Prior to the ban, consent could be inferred by an existing relationship between the healthcare provider and the patient. A new ruling in October 2013 stated that the FCC requires prior written, unambiguous consent from the individual receiving calls on a mobile phone from an autodialing device.

Although an exemption was made for HIPAA compliant automated calls to patients´ landlines, healthcare providers should continue to avoid liability for breaches of ECPA by requiring their patient to provide written consent to receive messages on the mobile phones that may have been generated by an autodialing device.

Under the FCC ruling, provided that the texting service provider signs a Business Associate Agreement (BAA), automated appointment reminders sent to mobile devices via a third-party texting service are allowed. It is hoped that the situation regarding HIPAA compliant automated calls to patients will be clarified soon by a future FCC ruling.

Update

In April 2021, the Supreme Court ruled certain types of automatic dialing systems that do not have the capacity to store or produce a telephone number using a random or sequential number generator do not meet the statutory definition of autodialing devices.

While this ruling allows companies with these types of automatic dialing systems to make unsolicited calls and send unsolicited texts to mobile devices, Congress promised to draft new legislation to close this loophole in the Telephone Consumer Protection Act.

As the new federal legislation failed to materialize by the end of the year, both Florida and Oklahoma enacted their own state legislation in early 2022. The legislation prohibits any organization using an autodialing service to contact residents of the state without consent.

FAQs

Are phone calls a HIPAA violation?

Phone calls from healthcare providers to patients are not HIPAA violations unless the patient has expressed in writing that they do not want to receive phone calls. If phone calls containing health information are made to a family member or friend, the patient should be given the opportunity to object to the call being made unless they are incapable of giving/withdrawing consent, in which case a healthcare professional can use their judgement on the best source of action.
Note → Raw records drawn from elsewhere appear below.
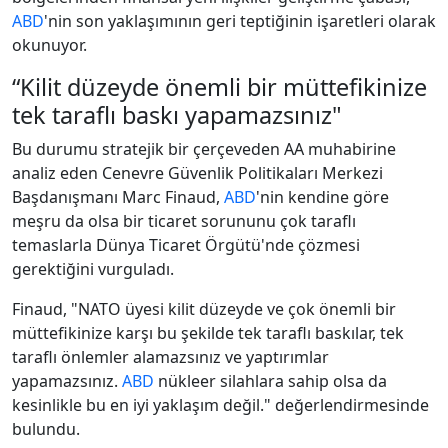
ABD
'nin son yaklaşımının geri teptiğinin işaretleri olarak
okunuyor.
“Kilit düzeyde önemli bir müttefikinize
tek taraflı baskı yapamazsınız"
Bu durumu stratejik bir çerçeveden AA muhabirine
analiz eden Cenevre Güvenlik Politikaları Merkezi
Başdanışmanı Marc Finaud,
ABD
'nin kendine göre
meşru da olsa bir ticaret sorununu çok taraflı
temaslarla Dünya Ticaret Örgütü'nde çözmesi
gerektiğini vurguladı.
Finaud, "NATO üyesi kilit düzeyde ve çok önemli bir
müttefikinize karşı bu şekilde tek taraflı baskılar, tek
taraflı önlemler alamazsınız ve yaptırımlar
yapamazsınız.
ABD
nükleer silahlara sahip olsa da
kesinlikle bu en iyi yaklaşım değil." değerlendirmesinde
bulundu.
What if a family member calls to ask about a patient?

If a family member calls to ask about a patient, hospitals can disclose PHI over the phone unless the patient has objected to information being shared. The identity of the family member should be verified, and the information disclosed to the family member should only relate to the patient´s current condition. Hospitals are not allowed to disclose unrelated past medical histories to family members without the patient´s consent.
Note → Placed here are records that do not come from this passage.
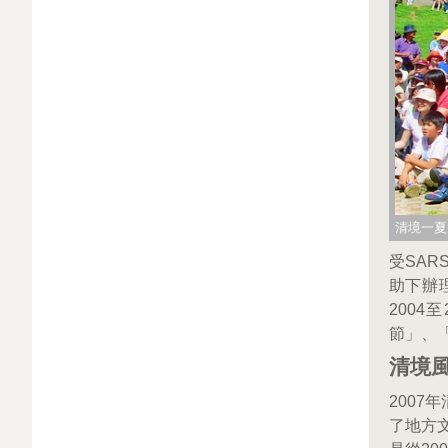
清境一夏活
受SAR
助下辦
200
節」、
清境
200
了地方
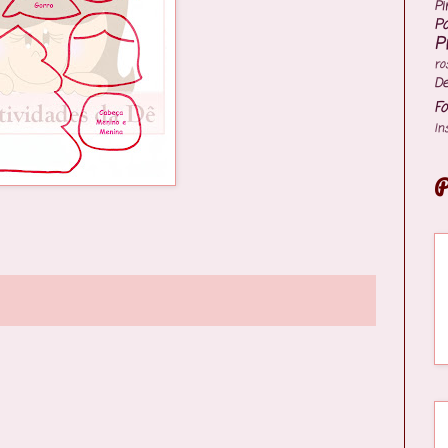
Pi
P
P
ro
De
Fo
In
P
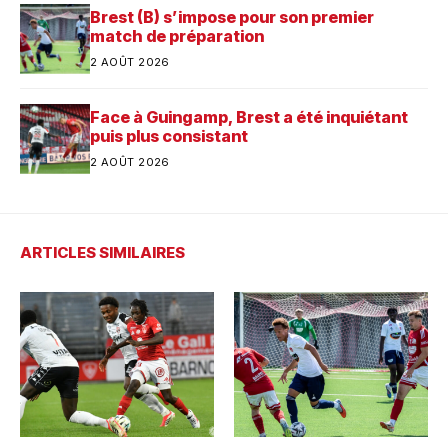
Brest (B) s’impose pour son premier
match de préparation
2 AOÛT 2026
Face à Guingamp, Brest a été inquiétant
puis plus consistant
2 AOÛT 2026
ARTICLES SIMILAIRES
Are cell phone calls HIPAA-compliant?

Calls to patients´ cell phones are subject to the same HIPAA Privacy rules as calls to patients´ landline telephones – although if made over a VoIP service, Covered Entities are required to have a Business Associate Agreement with the telecommunications provider. However, calls from a patient to a healthcare provider´s cell phone could be in violation of HIPAA if the patient´s name and number is recorded in a healthcare professional´s cell phone and there are no safeguards in place to prevent the patient´s information being disclosed without authorization if the cell phone is lost or stolen.

If a hospital discloses my health information in a phone call, who do I complain to?
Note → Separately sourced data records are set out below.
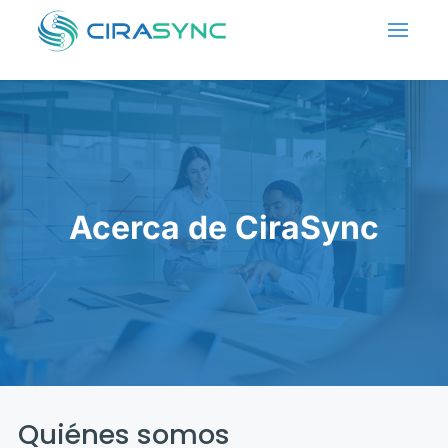
Acerca de CiraSync
Quiénes somos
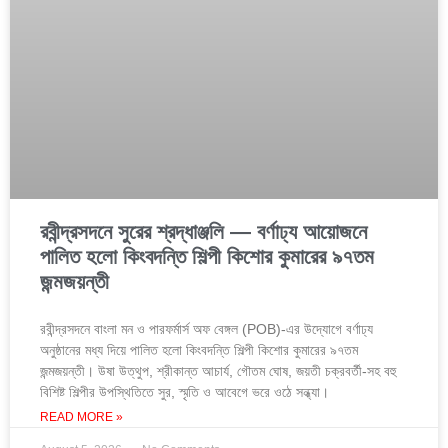
রবীন্দ্রসদনে সুরের শ্রদ্ধাঞ্জলি — বর্ণাঢ্য আয়োজনে
পালিত হলো কিংবদন্তি শিল্পী কিশোর কুমারের ৯৭তম
জন্মজয়ন্তী
রবীন্দ্রসদনে বাংলা মন ও পারফর্মার্স অফ বেঙ্গল (POB)-এর উদ্যোগে বর্ণাঢ্য
অনুষ্ঠানের মধ্য দিয়ে পালিত হলো কিংবদন্তি শিল্পী কিশোর কুমারের ৯৭তম
জন্মজয়ন্তী। উষা উত্থুপ, শ্রীকান্ত আচার্য, গৌতম ঘোষ, জয়তী চক্রবর্তী-সহ বহু
বিশিষ্ট শিল্পীর উপস্থিতিতে সুর, স্মৃতি ও আবেগে ভরে ওঠে সন্ধ্যা।
READ MORE »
In the first instance, you should contact the hospital and request an accounting of disclosures. This will tell you who the information was disclosed to and for what reason. If the disclosure is not allowable, you should complain in the first instance to the hospital´s HIPAA Privacy Officer. If you then decide to escalate the complaint, you can call your state´s Department of Health & Human Services or file a complaint online via the OCR complaints portal.